Strategy for the bold move ("the short game" where you play a 99 value card on the first hand)
- If you have a 99 value card and two other high-value cards (4, 10, King) then you already have the "best" possible hand and waiting to play the 99 value card is pointless.

== Commercial versions ==
Gamewright Games publishes a commercial version of Ninety-Nine called Zeus On The Loose with a purpose-built deck which has suitless cards numbered from 1 through 10. Cards depicting Greek deities have special functions, e.g. playing Poseidon subtracts 10 from the current count. This version also introduces a Zeus token which can be "stolen" under certain circumstances. The person holding Zeus at the end of a round wins that round; the action that ends the round can cause the player performing that action to steal Zeus and win the round.

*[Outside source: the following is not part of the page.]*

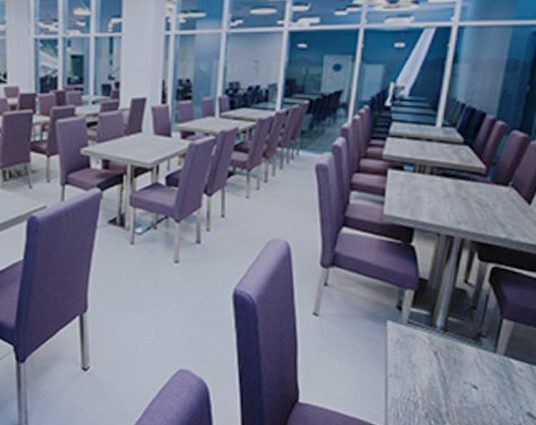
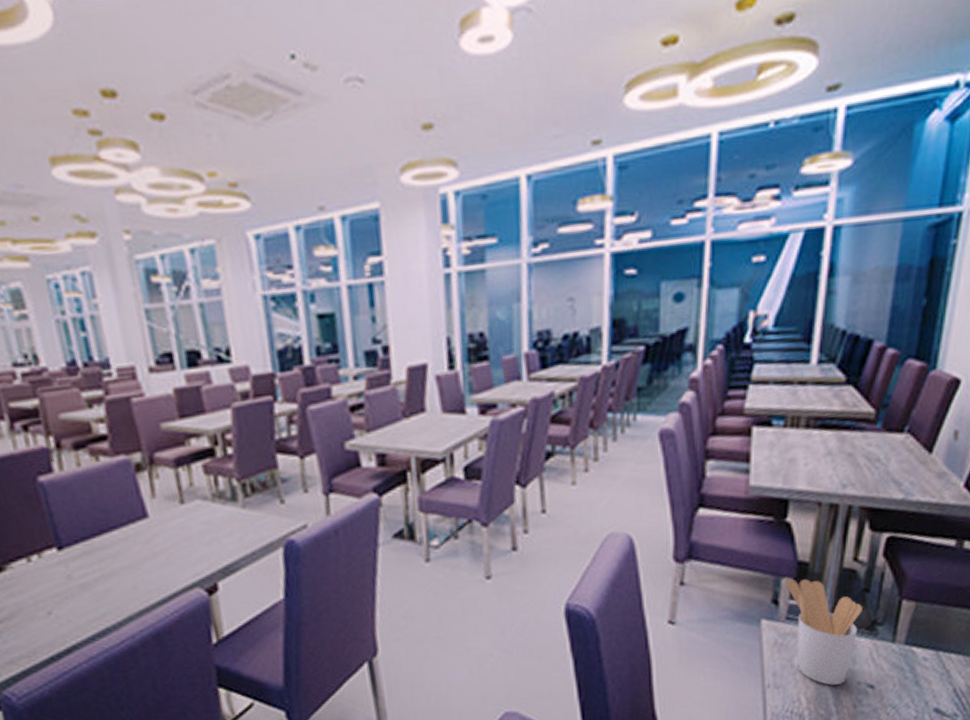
utensil holder: none [409,291,470,382] -> present [786,578,862,685]

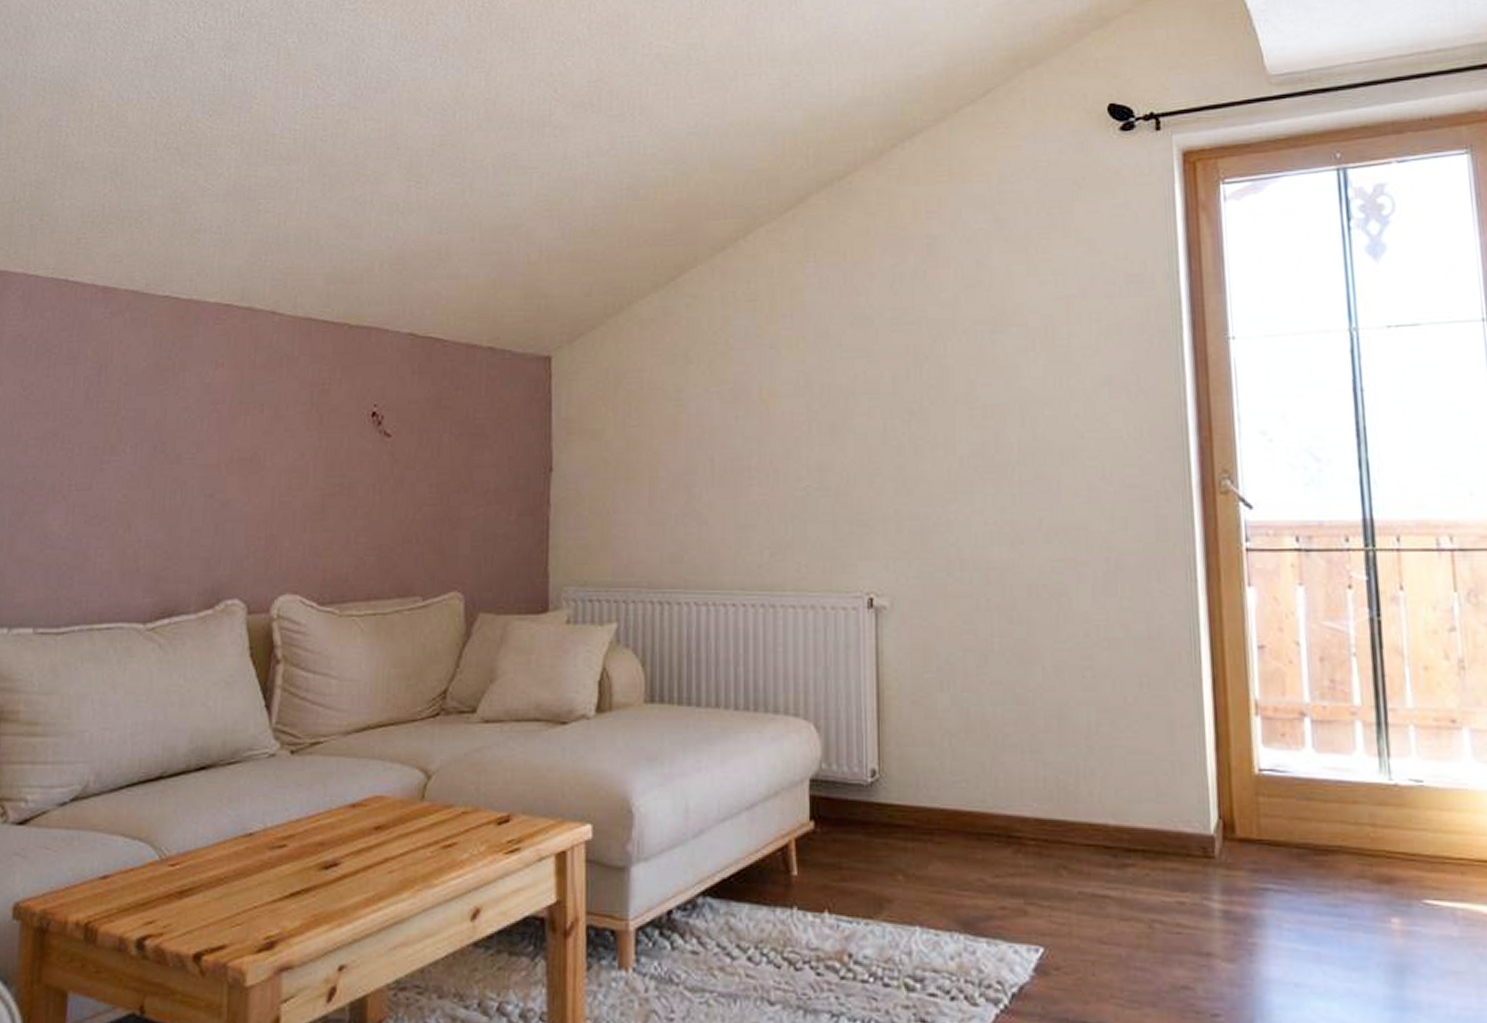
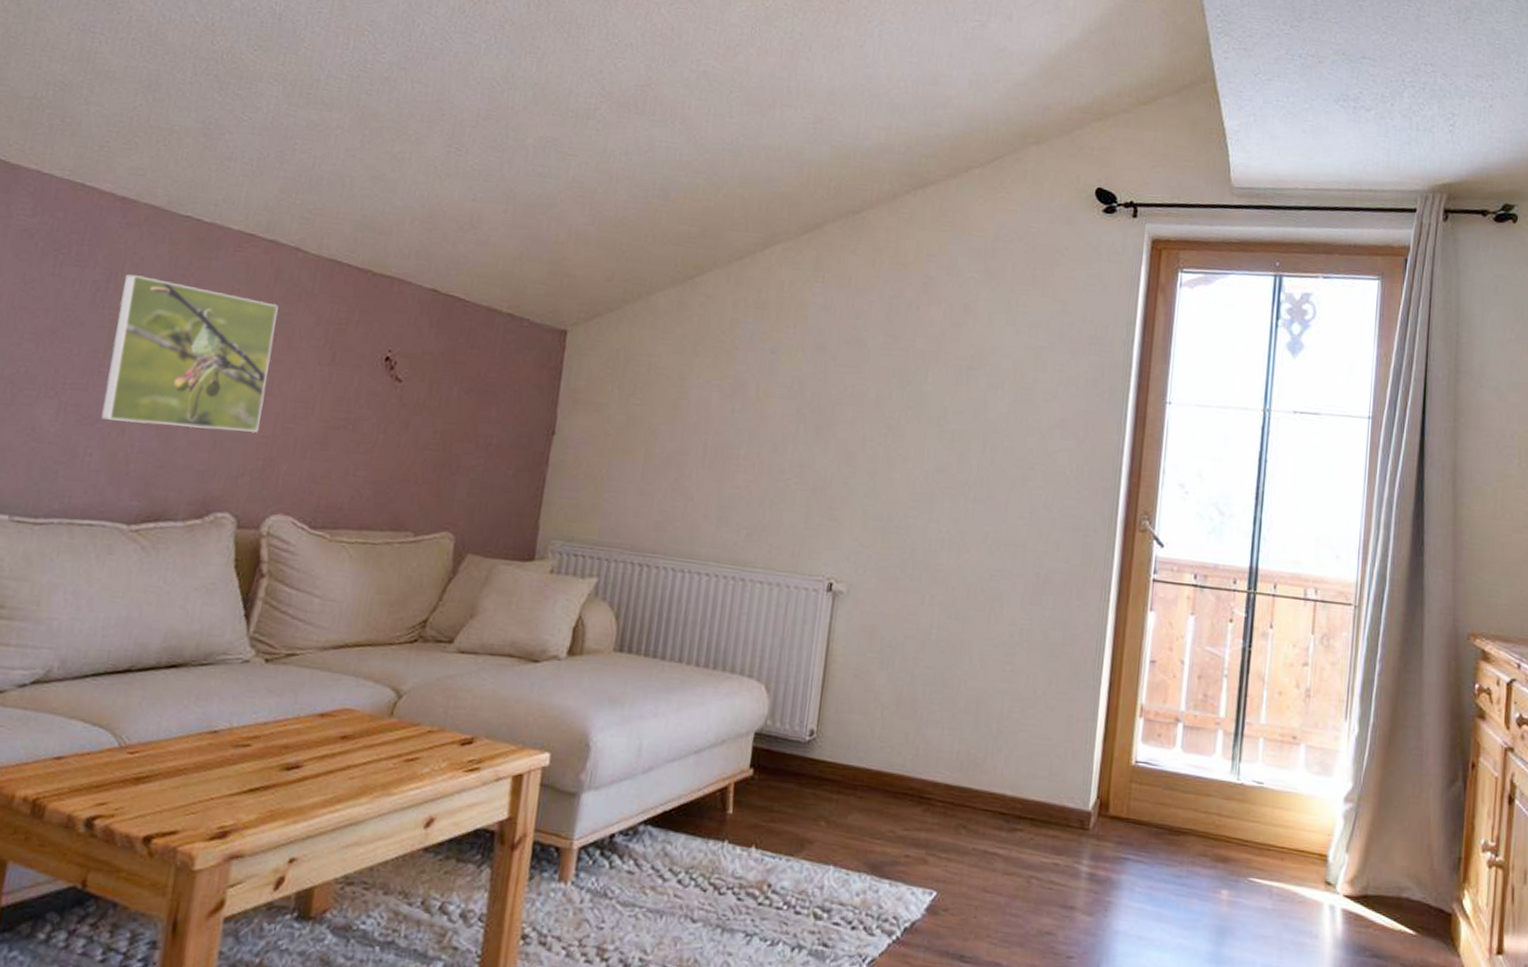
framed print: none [107,364,262,517] -> present [101,274,279,433]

The first player to win four rounds wins the game.

ONO 99 is a version of Ninety-Nine published by Mattel, using a deck similar to Uno.

Boom-O, also by Mattel, is a bomb-themed variant of Ninety-Nine. Players must keep the running countdown timer at 60 seconds or fewer in order to guard their bomb tokens from "exploding".